* [Data for the task]:

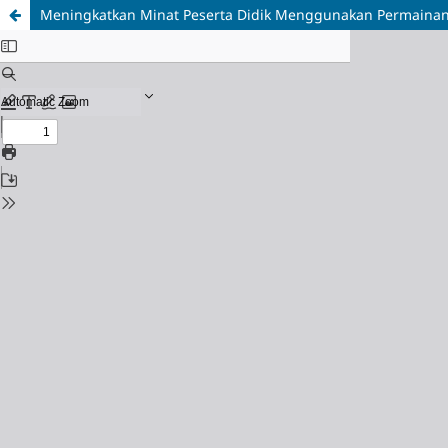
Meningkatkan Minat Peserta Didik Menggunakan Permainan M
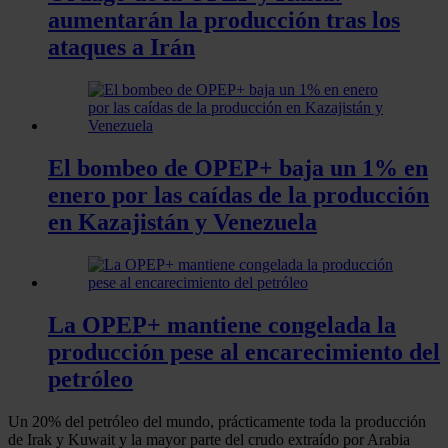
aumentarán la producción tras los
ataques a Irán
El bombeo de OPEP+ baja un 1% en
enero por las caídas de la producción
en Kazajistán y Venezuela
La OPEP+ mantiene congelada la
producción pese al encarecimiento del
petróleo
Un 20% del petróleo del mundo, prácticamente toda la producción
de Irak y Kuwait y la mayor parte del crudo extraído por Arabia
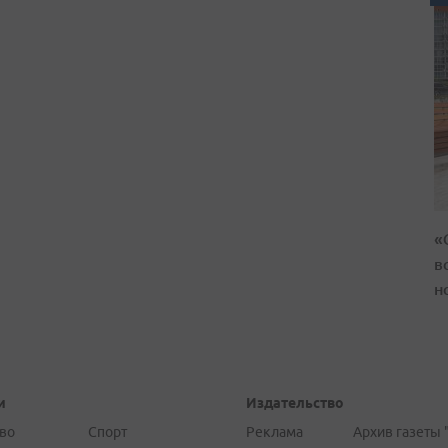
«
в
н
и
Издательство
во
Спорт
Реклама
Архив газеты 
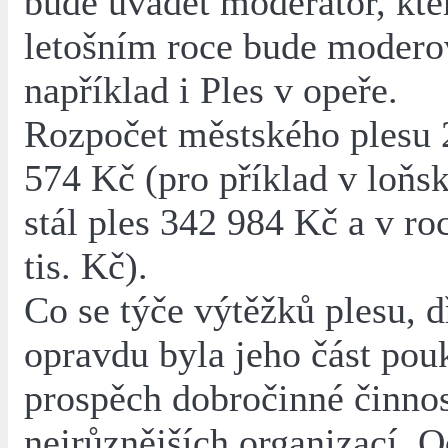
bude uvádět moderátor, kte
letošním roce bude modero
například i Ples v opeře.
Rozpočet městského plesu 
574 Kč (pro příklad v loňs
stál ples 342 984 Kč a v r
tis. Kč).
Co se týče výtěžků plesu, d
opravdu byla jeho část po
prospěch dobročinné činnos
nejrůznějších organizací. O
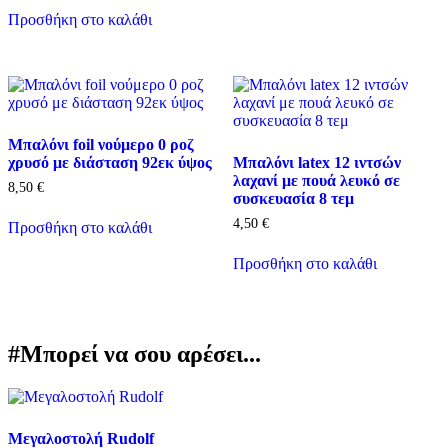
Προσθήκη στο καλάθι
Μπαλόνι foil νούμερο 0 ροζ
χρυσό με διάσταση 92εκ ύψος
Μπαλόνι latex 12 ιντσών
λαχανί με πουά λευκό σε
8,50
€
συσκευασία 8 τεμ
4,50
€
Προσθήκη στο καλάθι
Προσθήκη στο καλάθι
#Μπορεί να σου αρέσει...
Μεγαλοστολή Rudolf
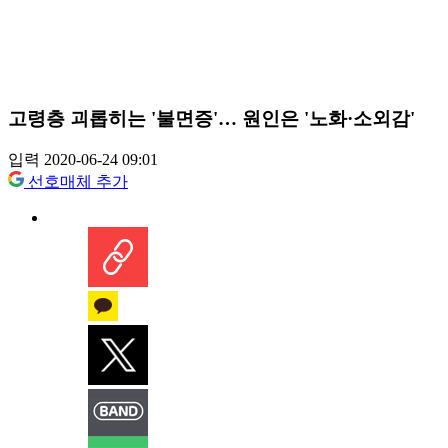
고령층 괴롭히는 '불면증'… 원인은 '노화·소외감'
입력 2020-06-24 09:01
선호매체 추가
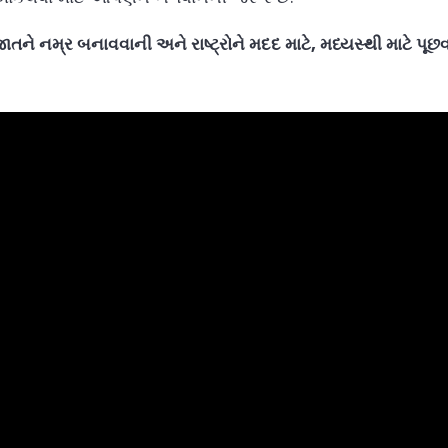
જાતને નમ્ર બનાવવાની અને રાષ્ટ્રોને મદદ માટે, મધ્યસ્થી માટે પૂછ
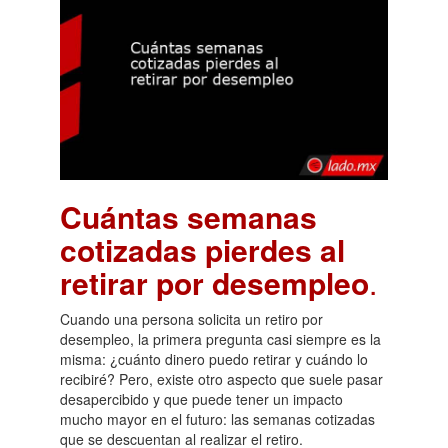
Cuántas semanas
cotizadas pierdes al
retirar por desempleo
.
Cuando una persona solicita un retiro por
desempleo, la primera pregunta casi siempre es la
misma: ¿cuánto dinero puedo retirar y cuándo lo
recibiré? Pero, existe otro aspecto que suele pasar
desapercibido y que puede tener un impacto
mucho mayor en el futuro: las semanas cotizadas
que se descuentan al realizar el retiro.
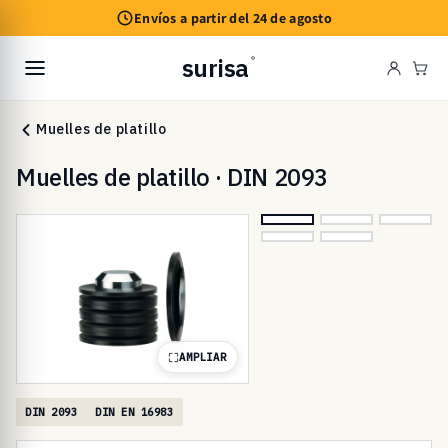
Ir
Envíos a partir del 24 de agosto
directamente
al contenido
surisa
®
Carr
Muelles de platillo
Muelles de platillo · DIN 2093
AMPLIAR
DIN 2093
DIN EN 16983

* * *

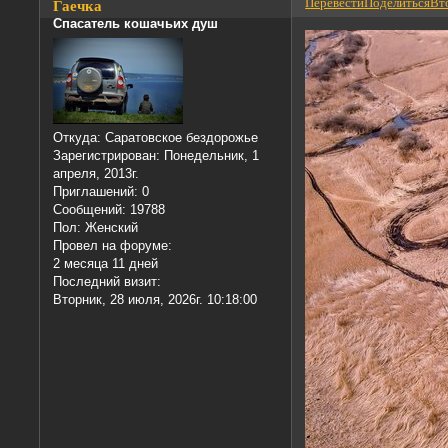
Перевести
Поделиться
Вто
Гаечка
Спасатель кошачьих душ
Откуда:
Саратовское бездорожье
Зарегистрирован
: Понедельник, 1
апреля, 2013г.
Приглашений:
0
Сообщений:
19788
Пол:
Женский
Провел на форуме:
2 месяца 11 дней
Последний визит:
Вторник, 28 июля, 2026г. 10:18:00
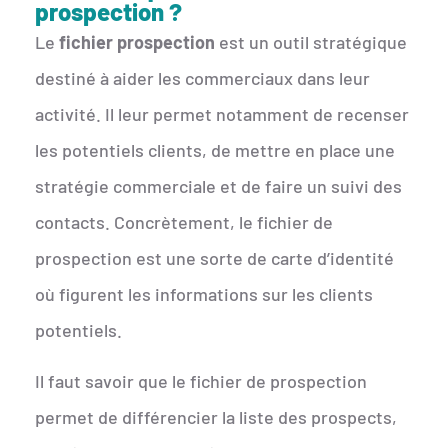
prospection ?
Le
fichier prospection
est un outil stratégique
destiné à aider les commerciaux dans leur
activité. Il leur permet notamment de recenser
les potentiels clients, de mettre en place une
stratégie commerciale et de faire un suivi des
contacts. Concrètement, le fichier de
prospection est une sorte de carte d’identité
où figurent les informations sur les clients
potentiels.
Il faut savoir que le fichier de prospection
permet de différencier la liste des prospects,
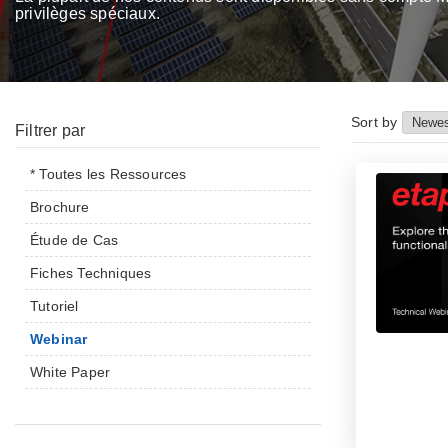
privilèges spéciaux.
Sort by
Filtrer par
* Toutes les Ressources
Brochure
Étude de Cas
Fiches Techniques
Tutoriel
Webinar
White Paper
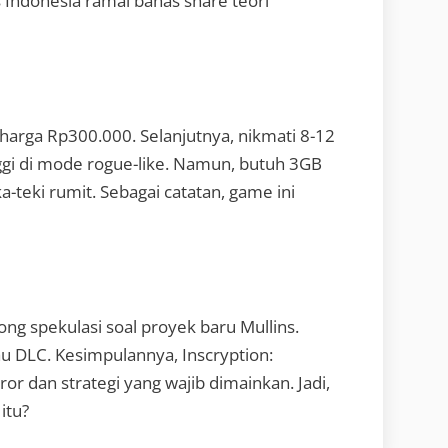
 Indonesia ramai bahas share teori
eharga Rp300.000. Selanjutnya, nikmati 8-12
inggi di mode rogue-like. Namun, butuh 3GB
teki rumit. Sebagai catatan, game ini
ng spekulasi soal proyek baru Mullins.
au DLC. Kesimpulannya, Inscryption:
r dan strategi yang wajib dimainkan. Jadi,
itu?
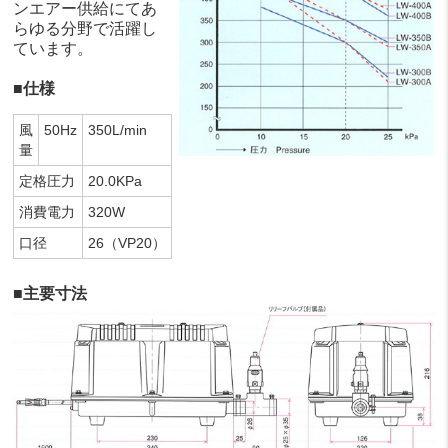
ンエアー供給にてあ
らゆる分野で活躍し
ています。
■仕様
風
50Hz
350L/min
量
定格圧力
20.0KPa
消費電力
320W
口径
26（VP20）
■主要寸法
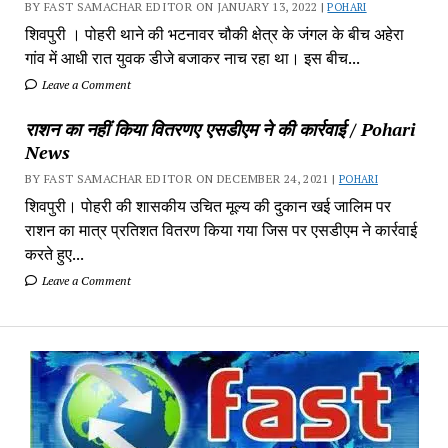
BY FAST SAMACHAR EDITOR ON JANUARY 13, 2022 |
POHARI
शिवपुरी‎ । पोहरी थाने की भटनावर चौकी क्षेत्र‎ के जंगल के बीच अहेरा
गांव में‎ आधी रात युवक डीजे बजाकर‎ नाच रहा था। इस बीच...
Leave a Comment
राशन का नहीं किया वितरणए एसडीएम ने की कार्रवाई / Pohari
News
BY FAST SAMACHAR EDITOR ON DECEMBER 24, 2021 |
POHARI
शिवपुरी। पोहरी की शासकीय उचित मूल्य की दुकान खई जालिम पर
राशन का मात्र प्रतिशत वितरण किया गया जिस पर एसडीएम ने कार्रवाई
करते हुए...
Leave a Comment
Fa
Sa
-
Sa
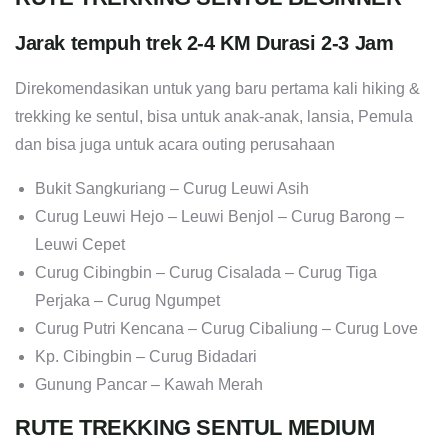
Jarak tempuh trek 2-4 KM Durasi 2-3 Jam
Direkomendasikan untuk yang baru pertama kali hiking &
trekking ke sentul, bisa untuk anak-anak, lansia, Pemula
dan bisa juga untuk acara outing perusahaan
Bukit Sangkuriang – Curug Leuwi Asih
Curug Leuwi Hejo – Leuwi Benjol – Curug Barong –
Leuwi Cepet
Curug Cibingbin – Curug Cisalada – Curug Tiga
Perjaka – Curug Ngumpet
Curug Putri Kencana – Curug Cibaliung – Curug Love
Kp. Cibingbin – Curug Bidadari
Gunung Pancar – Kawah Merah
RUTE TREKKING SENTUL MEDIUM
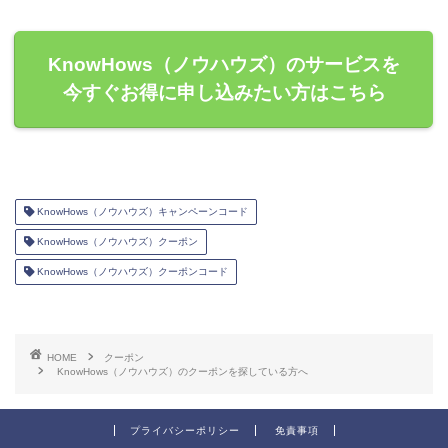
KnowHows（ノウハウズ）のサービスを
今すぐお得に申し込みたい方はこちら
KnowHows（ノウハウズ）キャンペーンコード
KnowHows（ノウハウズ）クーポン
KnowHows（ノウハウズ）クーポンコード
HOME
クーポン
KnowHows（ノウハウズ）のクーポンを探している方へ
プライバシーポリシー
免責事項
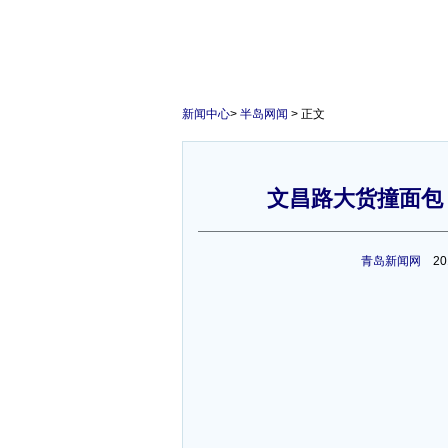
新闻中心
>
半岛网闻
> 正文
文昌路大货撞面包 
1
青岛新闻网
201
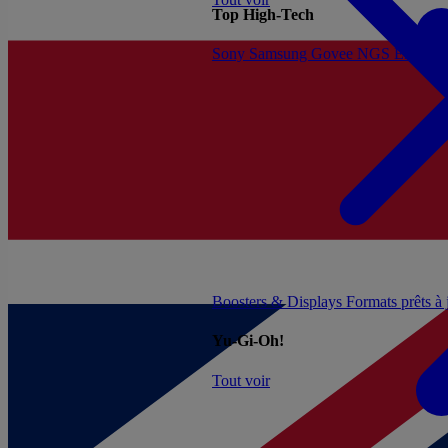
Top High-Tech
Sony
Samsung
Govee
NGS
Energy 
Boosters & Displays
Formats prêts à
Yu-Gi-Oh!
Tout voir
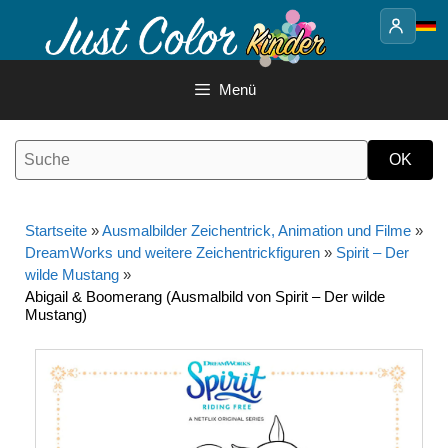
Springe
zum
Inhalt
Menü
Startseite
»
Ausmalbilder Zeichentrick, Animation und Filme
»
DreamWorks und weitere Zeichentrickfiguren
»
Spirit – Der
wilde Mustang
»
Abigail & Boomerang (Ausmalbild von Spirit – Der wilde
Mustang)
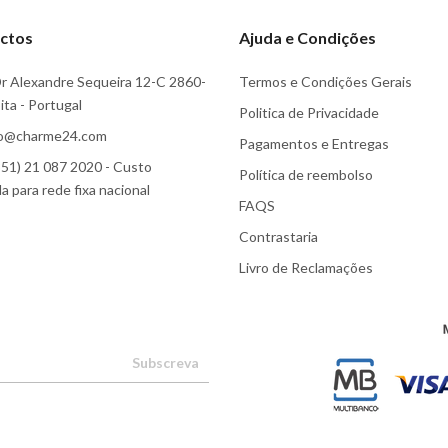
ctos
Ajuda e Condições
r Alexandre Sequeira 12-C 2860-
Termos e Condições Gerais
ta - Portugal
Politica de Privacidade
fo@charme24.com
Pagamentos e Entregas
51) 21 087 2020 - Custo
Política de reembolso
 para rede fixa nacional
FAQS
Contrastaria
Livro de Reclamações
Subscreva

* [Task prompt]: Determine how many lines in the data above include the word "OPEP", and state that number only.

* [Completed exercise]: 2